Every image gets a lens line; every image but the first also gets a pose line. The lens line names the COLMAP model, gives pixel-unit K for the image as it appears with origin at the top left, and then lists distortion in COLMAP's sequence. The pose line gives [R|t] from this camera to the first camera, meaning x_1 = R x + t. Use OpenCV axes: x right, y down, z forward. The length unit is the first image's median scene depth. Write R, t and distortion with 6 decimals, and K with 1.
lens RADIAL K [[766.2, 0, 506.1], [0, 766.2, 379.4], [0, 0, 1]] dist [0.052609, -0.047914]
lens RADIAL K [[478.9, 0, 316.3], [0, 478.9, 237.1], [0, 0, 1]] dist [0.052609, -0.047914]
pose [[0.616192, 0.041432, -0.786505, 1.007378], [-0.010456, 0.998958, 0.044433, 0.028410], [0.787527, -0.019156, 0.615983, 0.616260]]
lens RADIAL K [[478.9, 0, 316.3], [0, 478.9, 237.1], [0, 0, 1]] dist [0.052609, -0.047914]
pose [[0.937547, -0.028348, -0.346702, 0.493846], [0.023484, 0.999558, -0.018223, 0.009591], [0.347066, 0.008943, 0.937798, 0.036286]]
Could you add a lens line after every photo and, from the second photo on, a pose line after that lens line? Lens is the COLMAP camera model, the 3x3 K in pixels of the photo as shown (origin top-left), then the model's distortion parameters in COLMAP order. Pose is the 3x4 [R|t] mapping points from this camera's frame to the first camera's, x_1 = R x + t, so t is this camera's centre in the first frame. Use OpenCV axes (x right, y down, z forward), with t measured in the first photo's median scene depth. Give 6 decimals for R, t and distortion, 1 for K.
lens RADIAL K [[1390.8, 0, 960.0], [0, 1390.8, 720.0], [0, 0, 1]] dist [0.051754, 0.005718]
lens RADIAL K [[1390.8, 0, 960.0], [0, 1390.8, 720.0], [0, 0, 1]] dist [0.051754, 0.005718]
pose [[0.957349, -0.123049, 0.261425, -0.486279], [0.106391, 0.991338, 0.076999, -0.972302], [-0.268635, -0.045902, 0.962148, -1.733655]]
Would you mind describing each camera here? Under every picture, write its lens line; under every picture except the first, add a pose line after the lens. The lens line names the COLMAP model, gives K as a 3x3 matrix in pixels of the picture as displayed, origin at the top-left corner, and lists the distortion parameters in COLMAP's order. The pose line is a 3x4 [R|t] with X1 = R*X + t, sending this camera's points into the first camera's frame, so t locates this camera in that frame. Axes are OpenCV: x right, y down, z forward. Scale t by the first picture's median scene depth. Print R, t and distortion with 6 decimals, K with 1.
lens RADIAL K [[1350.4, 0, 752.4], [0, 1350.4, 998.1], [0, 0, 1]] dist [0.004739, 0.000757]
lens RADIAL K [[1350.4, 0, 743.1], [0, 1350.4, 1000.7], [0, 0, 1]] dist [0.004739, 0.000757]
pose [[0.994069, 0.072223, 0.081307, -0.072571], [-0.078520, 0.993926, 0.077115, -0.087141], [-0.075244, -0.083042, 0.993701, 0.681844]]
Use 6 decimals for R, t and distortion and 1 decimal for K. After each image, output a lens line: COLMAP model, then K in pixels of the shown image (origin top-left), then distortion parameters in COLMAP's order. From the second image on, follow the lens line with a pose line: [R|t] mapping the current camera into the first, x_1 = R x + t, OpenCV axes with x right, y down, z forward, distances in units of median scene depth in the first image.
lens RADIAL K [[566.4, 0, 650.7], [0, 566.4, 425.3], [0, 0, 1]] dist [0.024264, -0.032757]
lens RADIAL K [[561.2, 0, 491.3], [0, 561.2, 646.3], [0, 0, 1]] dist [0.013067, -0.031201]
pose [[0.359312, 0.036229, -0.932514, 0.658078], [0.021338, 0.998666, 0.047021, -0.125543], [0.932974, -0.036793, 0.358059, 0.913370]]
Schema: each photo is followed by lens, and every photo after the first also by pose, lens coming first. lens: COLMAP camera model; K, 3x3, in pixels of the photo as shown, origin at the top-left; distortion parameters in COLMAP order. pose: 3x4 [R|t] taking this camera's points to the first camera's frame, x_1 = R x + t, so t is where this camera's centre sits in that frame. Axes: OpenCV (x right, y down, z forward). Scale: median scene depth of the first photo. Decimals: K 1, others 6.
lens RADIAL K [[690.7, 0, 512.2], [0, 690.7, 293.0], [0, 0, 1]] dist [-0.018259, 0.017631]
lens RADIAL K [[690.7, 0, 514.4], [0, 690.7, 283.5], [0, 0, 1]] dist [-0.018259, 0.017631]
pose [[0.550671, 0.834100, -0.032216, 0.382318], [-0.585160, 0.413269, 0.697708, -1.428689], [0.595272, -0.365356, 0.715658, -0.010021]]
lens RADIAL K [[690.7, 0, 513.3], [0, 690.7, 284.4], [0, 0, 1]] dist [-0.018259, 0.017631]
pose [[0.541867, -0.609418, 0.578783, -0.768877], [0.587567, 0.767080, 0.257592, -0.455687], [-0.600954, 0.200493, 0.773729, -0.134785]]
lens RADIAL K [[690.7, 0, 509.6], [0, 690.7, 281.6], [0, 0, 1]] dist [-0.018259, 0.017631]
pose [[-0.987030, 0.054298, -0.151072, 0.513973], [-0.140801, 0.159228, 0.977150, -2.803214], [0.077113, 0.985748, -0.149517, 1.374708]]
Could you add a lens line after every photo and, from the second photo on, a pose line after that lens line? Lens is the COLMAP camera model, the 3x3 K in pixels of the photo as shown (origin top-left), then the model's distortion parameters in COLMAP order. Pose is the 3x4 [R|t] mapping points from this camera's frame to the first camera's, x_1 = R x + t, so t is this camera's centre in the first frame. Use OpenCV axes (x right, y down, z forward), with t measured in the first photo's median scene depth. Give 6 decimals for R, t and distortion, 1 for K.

**Work task**.
Output all of the entries without altering a single word.

**Result below**.
Every image gets a lens line; every image but the first also gets a pose line. The lens line names the COLMAP model, gives pixel-unit K for the image as it appears with origin at the top left, and then lists distortion in COLMAP's sequence. The pose line gives [R|t] from this camera to the first camera, meaning x_1 = R x + t. Use OpenCV axes: x right, y down, z forward. The length unit is the first image's median scene depth. Write R, t and distortion with 6 decimals, and K with 1.
lens RADIAL K [[766.2, 0, 506.1], [0, 766.2, 379.4], [0, 0, 1]] dist [0.052609, -0.047914]
lens RADIAL K [[478.9, 0, 316.3], [0, 478.9, 237.1], [0, 0, 1]] dist [0.052609, -0.047914]
pose [[0.616192, 0.041432, -0.786505, 1.007378], [-0.010456, 0.998958, 0.044433, 0.028410], [0.787527, -0.019156, 0.615983, 0.616260]]
lens RADIAL K [[478.9, 0, 316.3], [0, 478.9, 237.1], [0, 0, 1]] dist [0.052609, -0.047914]
pose [[0.937547, -0.028348, -0.346702, 0.493846], [0.023484, 0.999558, -0.018223, 0.009591], [0.347066, 0.008943, 0.937798, 0.036286]]
Could you add a lens line after every photo and, from the second photo on, a pose line after that lens line? Lens is the COLMAP camera model, the 3x3 K in pixels of the photo as shown (origin top-left), then the model's distortion parameters in COLMAP order. Pose is the 3x4 [R|t] mapping points from this camera's frame to the first camera's, x_1 = R x + t, so t is this camera's centre in the first frame. Use OpenCV axes (x right, y down, z forward), with t measured in the first photo's median scene depth. Give 6 decimals for R, t and distortion, 1 for K.
lens RADIAL K [[1390.8, 0, 960.0], [0, 1390.8, 720.0], [0, 0, 1]] dist [0.051754, 0.005718]
lens RADIAL K [[1390.8, 0, 960.0], [0, 1390.8, 720.0], [0, 0, 1]] dist [0.051754, 0.005718]
pose [[0.957349, -0.123049, 0.261425, -0.486279], [0.106391, 0.991338, 0.076999, -0.972302], [-0.268635, -0.045902, 0.962148, -1.733655]]
Would you mind describing each camera here? Under every picture, write its lens line; under every picture except the first, add a pose line after the lens. The lens line names the COLMAP model, gives K as a 3x3 matrix in pixels of the picture as displayed, origin at the top-left corner, and lists the distortion parameters in COLMAP's order. The pose line is a 3x4 [R|t] with X1 = R*X + t, sending this camera's points into the first camera's frame, so t locates this camera in that frame. Axes are OpenCV: x right, y down, z forward. Scale t by the first picture's median scene depth. Print R, t and distortion with 6 decimals, K with 1.
lens RADIAL K [[1350.4, 0, 752.4], [0, 1350.4, 998.1], [0, 0, 1]] dist [0.004739, 0.000757]
lens RADIAL K [[1350.4, 0, 743.1], [0, 1350.4, 1000.7], [0, 0, 1]] dist [0.004739, 0.000757]
pose [[0.994069, 0.072223, 0.081307, -0.072571], [-0.078520, 0.993926, 0.077115, -0.087141], [-0.075244, -0.083042, 0.993701, 0.681844]]
Use 6 decimals for R, t and distortion and 1 decimal for K. After each image, output a lens line: COLMAP model, then K in pixels of the shown image (origin top-left), then distortion parameters in COLMAP's order. From the second image on, follow the lens line with a pose line: [R|t] mapping the current camera into the first, x_1 = R x + t, OpenCV axes with x right, y down, z forward, distances in units of median scene depth in the first image.
lens RADIAL K [[566.4, 0, 650.7], [0, 566.4, 425.3], [0, 0, 1]] dist [0.024264, -0.032757]
lens RADIAL K [[561.2, 0, 491.3], [0, 561.2, 646.3], [0, 0, 1]] dist [0.013067, -0.031201]
pose [[0.359312, 0.036229, -0.932514, 0.658078], [0.021338, 0.998666, 0.047021, -0.125543], [0.932974, -0.036793, 0.358059, 0.913370]]
Schema: each photo is followed by lens, and every photo after the first also by pose, lens coming first. lens: COLMAP camera model; K, 3x3, in pixels of the photo as shown, origin at the top-left; distortion parameters in COLMAP order. pose: 3x4 [R|t] taking this camera's points to the first camera's frame, x_1 = R x + t, so t is where this camera's centre sits in that frame. Axes: OpenCV (x right, y down, z forward). Scale: median scene depth of the first photo. Decimals: K 1, others 6.
lens RADIAL K [[690.7, 0, 512.2], [0, 690.7, 293.0], [0, 0, 1]] dist [-0.018259, 0.017631]
lens RADIAL K [[690.7, 0, 514.4], [0, 690.7, 283.5], [0, 0, 1]] dist [-0.018259, 0.017631]
pose [[0.550671, 0.834100, -0.032216, 0.382318], [-0.585160, 0.413269, 0.697708, -1.428689], [0.595272, -0.365356, 0.715658, -0.010021]]
lens RADIAL K [[690.7, 0, 513.3], [0, 690.7, 284.4], [0, 0, 1]] dist [-0.018259, 0.017631]
pose [[0.541867, -0.609418, 0.578783, -0.768877], [0.587567, 0.767080, 0.257592, -0.455687], [-0.600954, 0.200493, 0.773729, -0.134785]]
lens RADIAL K [[690.7, 0, 509.6], [0, 690.7, 281.6], [0, 0, 1]] dist [-0.018259, 0.017631]
pose [[-0.987030, 0.054298, -0.151072, 0.513973], [-0.140801, 0.159228, 0.977150, -2.803214], [0.077113, 0.985748, -0.149517, 1.374708]]
Could you add a lens line after every photo and, from the second photo on, a pose line after that lens line? Lens is the COLMAP camera model, the 3x3 K in pixels of the photo as shown (origin top-left), then the model's distortion parameters in COLMAP order. Pose is the 3x4 [R|t] mapping points from this camera's frame to the first camera's, x_1 = R x + t, so t is this camera's centre in the first frame. Use OpenCV axes (x right, y down, z forward), with t measured in the first photo's median scene depth. Give 6 decimals for R, t and distortion, 1 for K.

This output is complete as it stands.